Hybristophilia: Girls, We Deserve Better.
The idea of 'bad boys' as the object of sexual desire has been around for a long time. From an evolutionary perspective, it stands to reason that us girls still look for partners who are strong, tough or have a very prominent presence - and that's completely okay.
However, 'hybristophilia' is when this attraction goes a little bit too far.
Hybristophilia is quite simply defined as 'a sexual interest in or attraction to people that commit crimes". It can manifest in a fascination with criminality or criminal paraphernalia, and sometimes facilitation of the crimes being committed by a sexual partner [1].
Hybristophilia is known to appear more often in women than men, and it is the women I am going to focus on in this essay. It can present in two ways - firstly, and more commonly, passive hybristophilia, in which a person has no desire in committing the criminal activity, but finds an attraction in people that do. This can be in a relationship with a criminal or observing from afar.
This is prevalent all over the place - for example, the way in which many prisoners have 'groupies' who send them fanmail - these people are known as 'SKGs (serial killer groupies). [2] They have also been gaining an audience on the Internet, with thousands of young girls fantasising about Ted Bundy and other famed killers - excusing their actions or expressing disbelief in them, and voicing their acceptance of them.
According to Owlcation, the women and girls in this category are often delusional. They may develop a relationship with a criminal, making excuses for their actions, and eventually feeling unusually special because though this person has done bad things, they will never do them to her. She is different, special, loved. These fantasies put the girl or woman in a position of intense vulnerability when applied to real life.
Passive hybristophiliacs are in a position to be 'seduced, manipulated, and lied to by the people they fall for' [3].
The second, and thankfully less common category, are 'aggressive hybristophiliacs'. They may enable, encourage, aid or abet their lovers in the committing of crimes, sometimes even participating. This can be due to extreme delusions or vulnerability or an otherwise desperation for love, or a narcissistic attempt to feel powerful [4].
Both kinds of hybristophiliacs tend to end up in abusive relationships, though not much is known about the phenomenon and what causes it. Social scientists believe that childhood abuse or poor representations of healthy relationships can make a person vulnerable to these feelings, and the biological aspect mentioned at the beginning is also considered.
In short, a girl or woman who secretly longs for protection due to psychological issues may be at risk, and that's why it is so important for this to be discussed.
The above passages were all second-hand research and conclusions based on it - but now I am going to delve into another, also critical, form of evidence: anecdotal.

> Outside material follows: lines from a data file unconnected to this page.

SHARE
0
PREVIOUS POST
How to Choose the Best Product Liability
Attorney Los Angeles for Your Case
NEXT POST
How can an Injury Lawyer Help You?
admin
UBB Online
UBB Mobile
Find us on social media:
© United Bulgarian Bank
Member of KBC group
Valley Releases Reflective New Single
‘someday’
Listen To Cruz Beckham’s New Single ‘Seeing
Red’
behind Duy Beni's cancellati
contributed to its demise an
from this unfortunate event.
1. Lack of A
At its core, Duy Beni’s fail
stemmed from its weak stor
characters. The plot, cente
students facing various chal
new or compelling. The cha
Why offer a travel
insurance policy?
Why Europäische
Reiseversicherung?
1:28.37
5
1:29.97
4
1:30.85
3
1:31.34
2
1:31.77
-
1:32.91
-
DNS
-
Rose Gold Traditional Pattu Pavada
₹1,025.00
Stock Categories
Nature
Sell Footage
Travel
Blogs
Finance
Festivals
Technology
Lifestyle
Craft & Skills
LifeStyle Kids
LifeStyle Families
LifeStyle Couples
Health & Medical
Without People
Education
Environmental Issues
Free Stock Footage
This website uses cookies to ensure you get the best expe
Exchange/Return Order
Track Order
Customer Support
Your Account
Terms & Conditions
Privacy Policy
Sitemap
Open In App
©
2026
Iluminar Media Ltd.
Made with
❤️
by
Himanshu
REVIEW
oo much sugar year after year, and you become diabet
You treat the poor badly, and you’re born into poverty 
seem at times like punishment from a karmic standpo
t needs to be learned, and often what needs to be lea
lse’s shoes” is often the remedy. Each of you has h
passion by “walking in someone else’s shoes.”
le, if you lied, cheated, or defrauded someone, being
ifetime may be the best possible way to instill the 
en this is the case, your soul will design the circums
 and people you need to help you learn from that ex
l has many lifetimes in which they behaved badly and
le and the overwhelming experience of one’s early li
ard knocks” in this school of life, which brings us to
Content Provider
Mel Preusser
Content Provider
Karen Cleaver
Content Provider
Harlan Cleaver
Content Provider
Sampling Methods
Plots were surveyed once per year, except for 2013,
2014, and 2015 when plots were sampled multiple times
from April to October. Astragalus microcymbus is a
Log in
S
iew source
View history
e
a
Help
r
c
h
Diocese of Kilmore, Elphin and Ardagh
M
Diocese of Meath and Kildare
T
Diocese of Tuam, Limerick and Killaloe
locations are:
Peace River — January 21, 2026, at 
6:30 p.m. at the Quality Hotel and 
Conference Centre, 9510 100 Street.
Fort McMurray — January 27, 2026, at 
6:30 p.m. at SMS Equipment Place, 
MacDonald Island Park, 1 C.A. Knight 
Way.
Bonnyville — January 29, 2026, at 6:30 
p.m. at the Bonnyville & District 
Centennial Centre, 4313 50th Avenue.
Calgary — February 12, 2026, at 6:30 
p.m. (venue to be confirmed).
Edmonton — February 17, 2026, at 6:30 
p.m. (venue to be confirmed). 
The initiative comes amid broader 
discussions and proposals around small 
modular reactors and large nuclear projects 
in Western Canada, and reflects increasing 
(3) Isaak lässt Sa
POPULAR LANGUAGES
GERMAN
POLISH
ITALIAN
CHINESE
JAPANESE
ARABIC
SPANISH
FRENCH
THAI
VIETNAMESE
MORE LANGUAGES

You see, I used to be a passive hybristophiliac, too. I was fourteen when I fell into an illegal relationship with a forty-eight year old. And it did make me feel special. The concept that a man was willing to break the law for me was in my gullible little eyes proof of a love stronger than any other.
And for more years than I could be proud of after this relationship ended, I continually sought out similar ones. I wanted to understand these men, to change them, but also; I just loved feeling so protected, and so loved. It would take me a long time to understand how toxic these relationships were. I refused to believe that these men could be bad people, for that would mean I wasn't special at all.
The damage done by years of unhealthy relationships can be hard to do, but for me this cycle was broken with intense self-actualisation - and a brutal reality check.
Now to the purpose of my writing this article Girls - you deserve better. If you have low self esteem, or if you think you need to fix people...please. It will take a lot more than just reading this article to get you through a journey into healthier interpersonal relationships, but it is possible and I beg of you to try.
And if you cannot overcome it on your own, the effective treatments found so far include psychotherapy, antidepressants, mood stabilizers and hypnosis - do not be afraid to seek that help if you think that your relationship patterns are reflecting something unhealthy within you that needs to be addressed.